University researcher awarded $3.9 million grant to study herpes virus vaccine

No vaccine currently exists for cytomegalovirus, or CMV, one of the most common causes for disability in children.

Illustrated by Abby Adamski.

Abby Adamski

Illustrated by Abby Adamski.

Natalie Cierzan

A University of Minnesota researcher was awarded a $3.9 million grant earlier this month to continue his research on a herpes virus and possibly develop a vaccine.

Cytomegalovirus, or CMV, is a type of herpes virus that affects both adults and children. It is one of the most common reasons for disabilities in children, with close to 40,000 infants in the U.S. born with CMV each year, researchers said. 

Mark Schleiss, a University professor in the Department of Pediatrics and primary recipient of the grant, has worked on CMV research for almost 30 years. Part of his interest came from his personal experiences with family members affected by CMV.

“I know how difficult it is for families, how important it is to do new research to try to improve the outcomes of pregnancies and children,” he said.

CMV commonly affects children while they’re still in the womb, Schleiss said. 

“Most children are actually born and appear to be normal and healthy,” he said. “I often talk about CMV being like Zika without the mosquito.” 

The most common symptom is deafness, but others include seizures, developmental delay and cerebral palsy, Schleiss said. 

“You aren’t going to get it riding the Green Line,” Schleiss said about contracting CMV. Contraction requires close personal contact, like sexual intercourse or saliva exchange.

Schleiss said that young women who have children can get CMV from their toddlers in daycare. One of the most common ways infants can contract the virus is from breastfeeding, he said. 

“In the U.S., it’s almost embarrassingly not known by women who are considering having kids,” said Craig Bierle, a key collaborator to the research and an assistant professor in the Department of Pediatrics. 

Newborn babies are screened for a wide variety of rare diseases that happen on a smaller scale than CMV, but testing for CMV is not routinely done.

“We can potentially screen women for CMV. Women and children are at greatest risk when they contract the virus first time at pregnancy,” Bierle said.

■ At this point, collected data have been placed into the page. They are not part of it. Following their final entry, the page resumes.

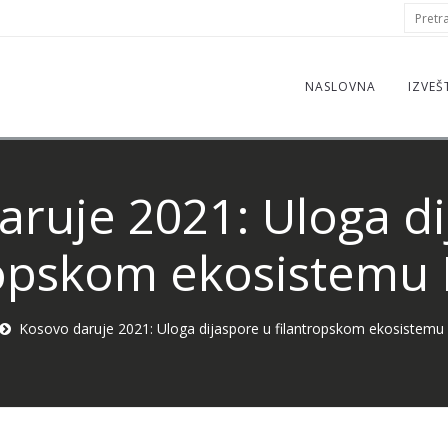
S
Pretraž
f
NASLOVNA
IZVEŠ
aruje 2021: Uloga di
ropskom ekosistemu
Kosovo daruje 2021: Uloga dijaspore u filantropskom ekosistem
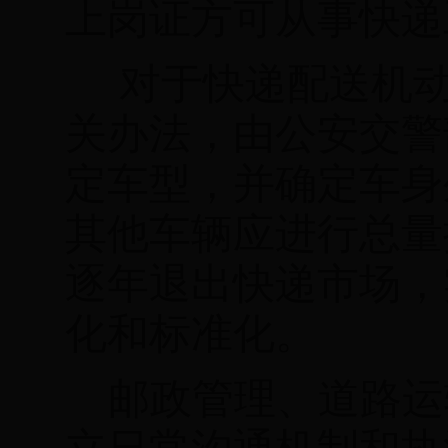
上岗证
方可从事快递
对于快递配送机
关办法，由公安交警
定车型，
并确定车身
其他车辆应进行总量
逐年退出快递市场，
化和标准化。
邮政管理、道路运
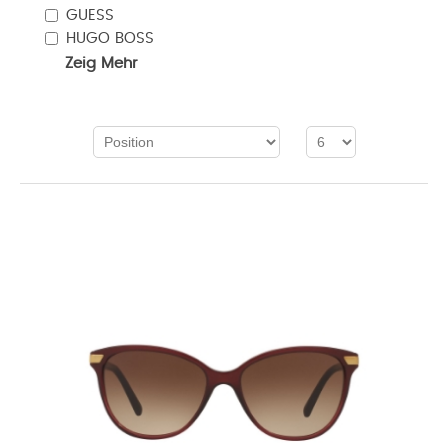
GUESS
HUGO BOSS
Zeig Mehr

Education and screening is more common and extensive in Europe, he said. 

“That’s in part because there’s not a lot you can potentially do to prevent CMV right now, because there isn’t a vaccine,” Bierle said.

CMV is a complicated virus that rejects the immune system’s response, he said. Many potential vaccines have failed to get past additional trials. 

With the grant money, they will be able to work on creating a vaccine, Schleiss said. The researchers will use guinea pigs because their reproductive systems are similar to humans.

Joseph Neglia, a professor and head of the pediatrics department, said the vaccine would be like a live virus, but without the capability of creating the virus in the child. 

As a doctor who works with child cancer patients who have weak immune systems, this was an important feature of the vaccine, Neglia said.

“CMV is kind of the forgotten viral infection in many people,” he said. “From a pediatric standpoint, this is potentially one of these real steps forward in medicine that you put on the timeline.”

Correction: A previous version of this article misspelled Craig Bierle’s name.